SELECTED TEXT:
========================================================================

Sean Spicer’s Hitler Flub Proves Godwin’s Law Is True Even Offline
White House Press Secretary Sean Spicer ignited a firestorm of controversy by seemingly questioning whether Hitler used chemical weapons during World War 2. As Spicer was giving a press conference on April 11th and talking about the situation in Syria, he attempted to put the actions of the Syrian President Bashar al–Assad in perspective. Even Hitler, according to Spicer, was not as bad as Assad because he didn’t gas his own people.
“We didn’t use chemical weapons in World War II. Someone who is despicable as Hitler who didn’t even sink to using chemical weapons,” said Spicer.

========================================================================

SOURCE DATA:
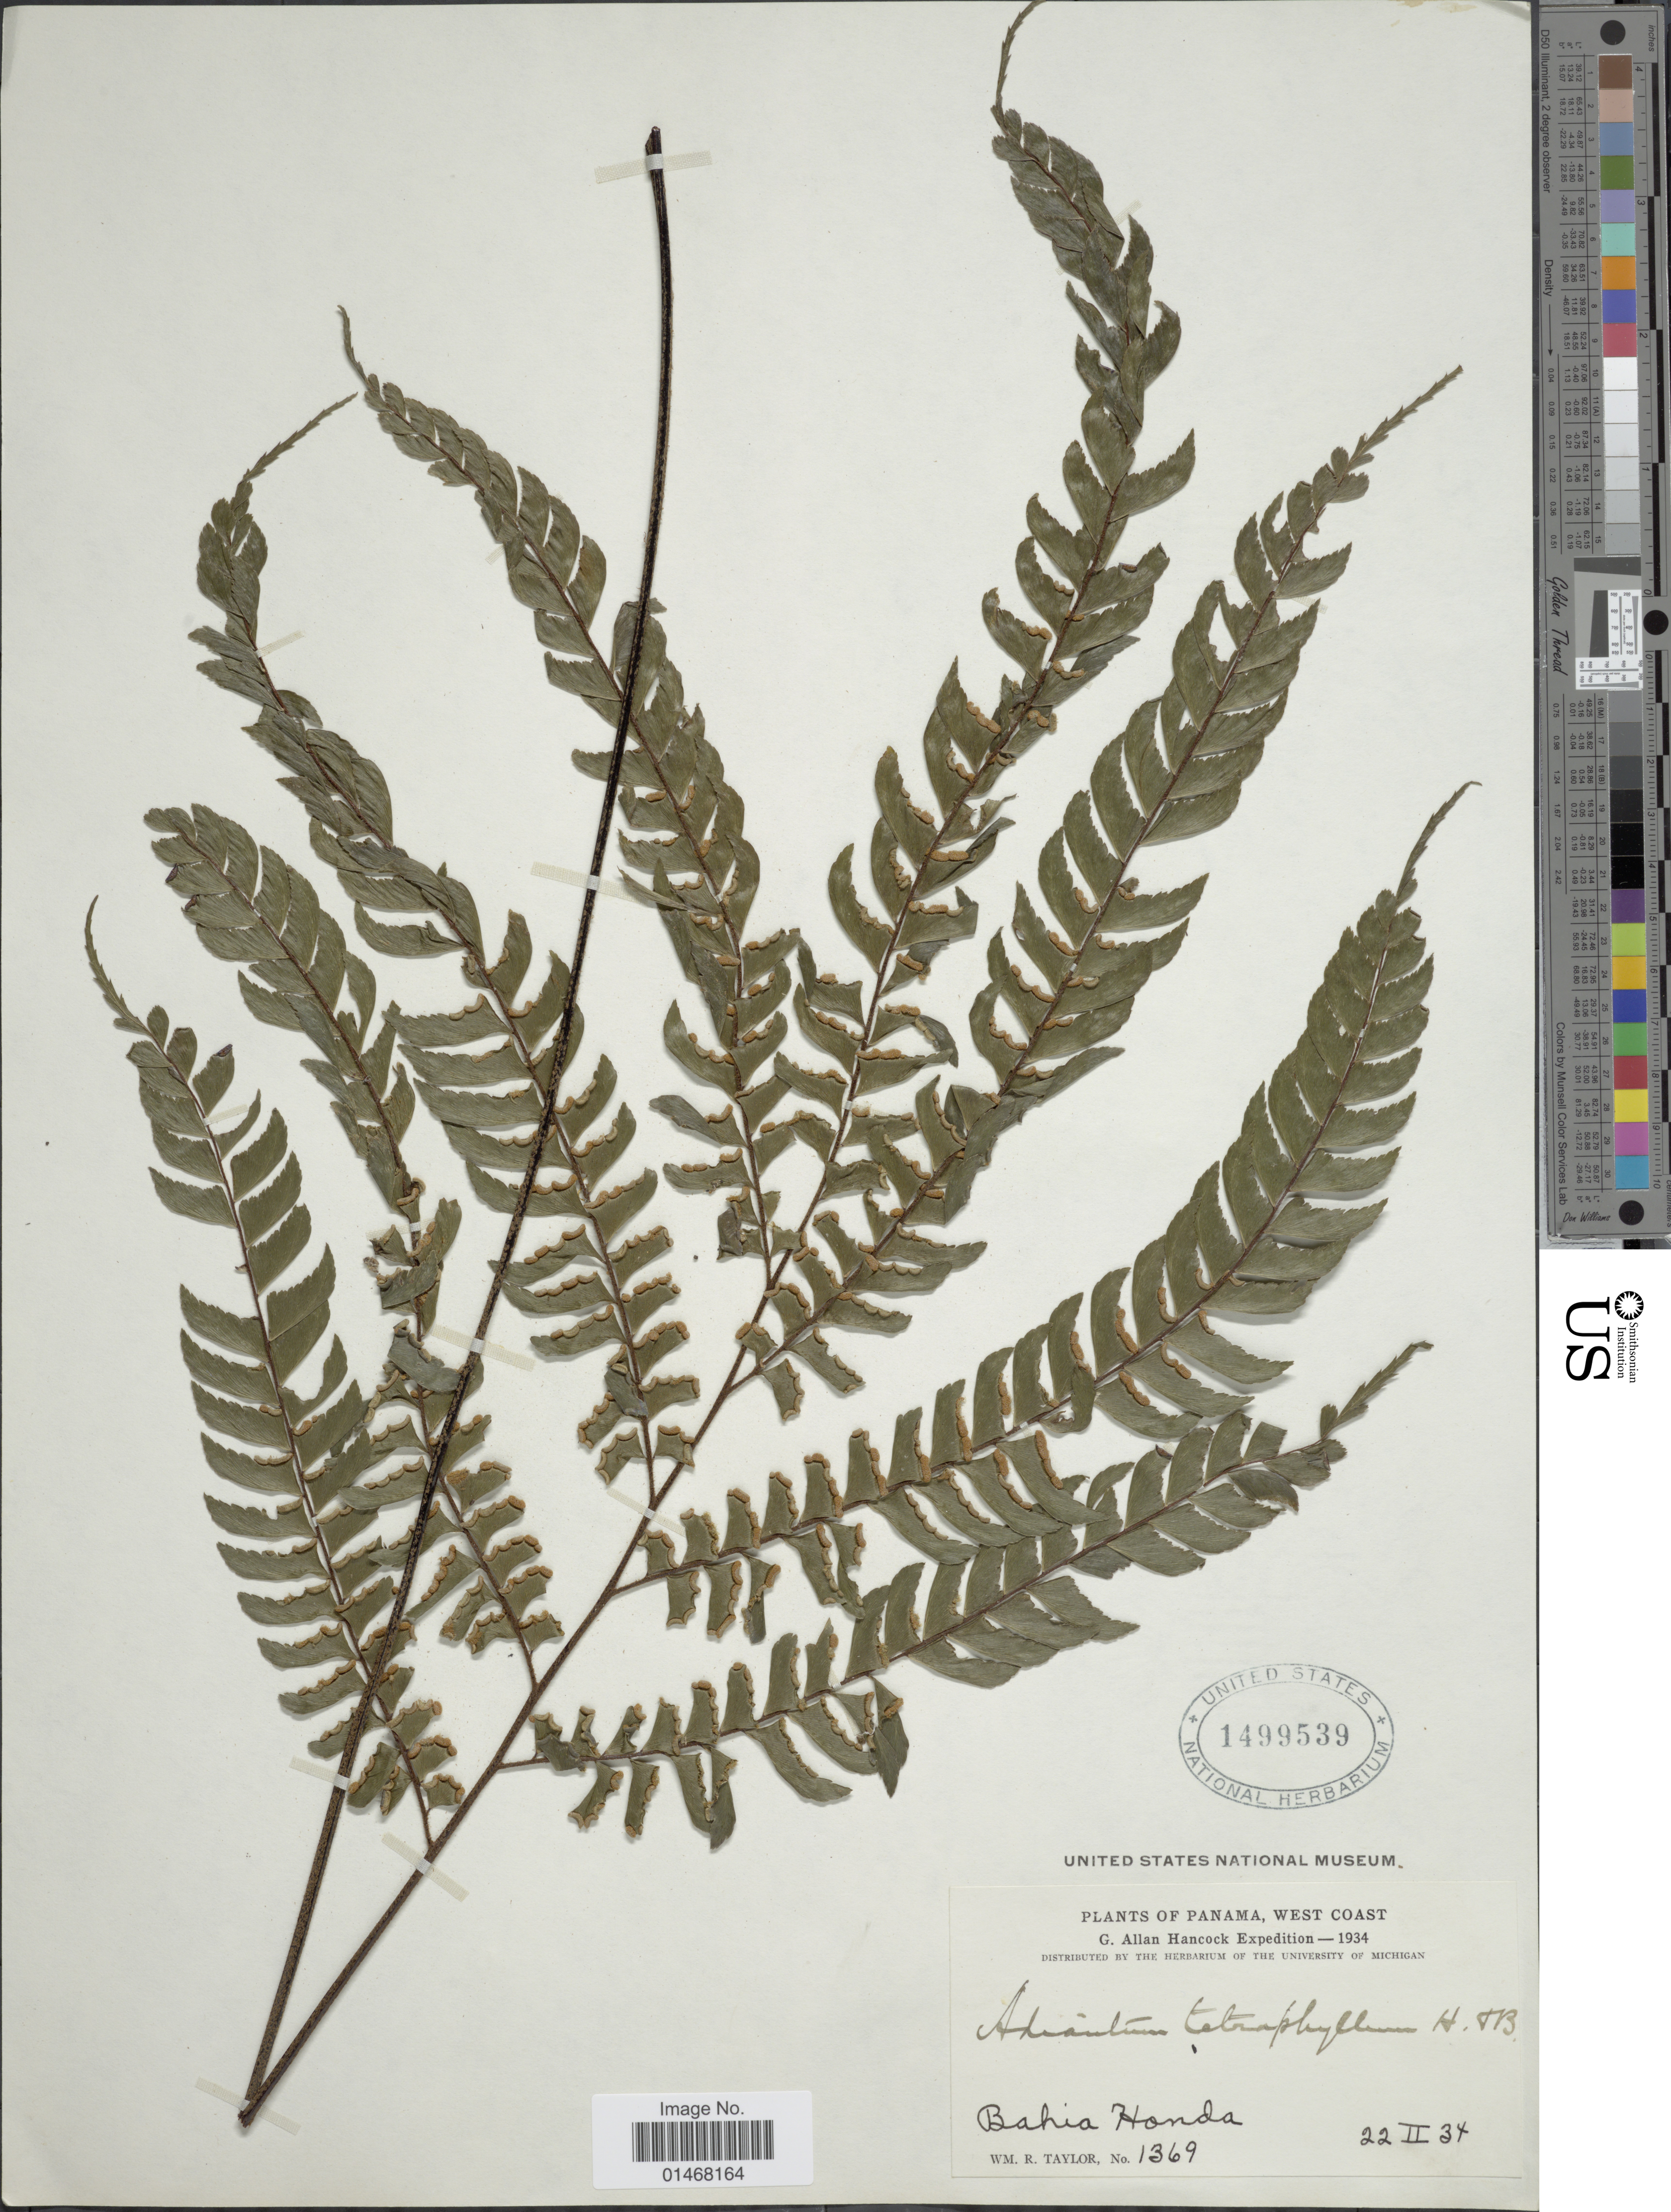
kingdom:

========================================================================

TASK LIST:
1) According to the article on Sean Spicer's Hitler remark, on what date did Spicer give the press conference in which he discussed Syria?
2) Reproduce the portion of the article on Sean Spicer's Hitler remark from "Sean Spicer’s Hitler" to "his own people.".

RESULTS OF THE TASKS:
1) April 11th.

2)
Sean Spicer’s Hitler Flub Proves Godwin’s Law Is True Even Offline
White House Press Secretary Sean Spicer ignited a firestorm of controversy by seemingly questioning whether Hitler used chemical weapons during World War 2. As Spicer was giving a press conference on April 11th and talking about the situation in Syria, he attempted to put the actions of the Syrian President Bashar al–Assad in perspective. Even Hitler, according to Spicer, was not as bad as Assad because he didn’t gas his own people.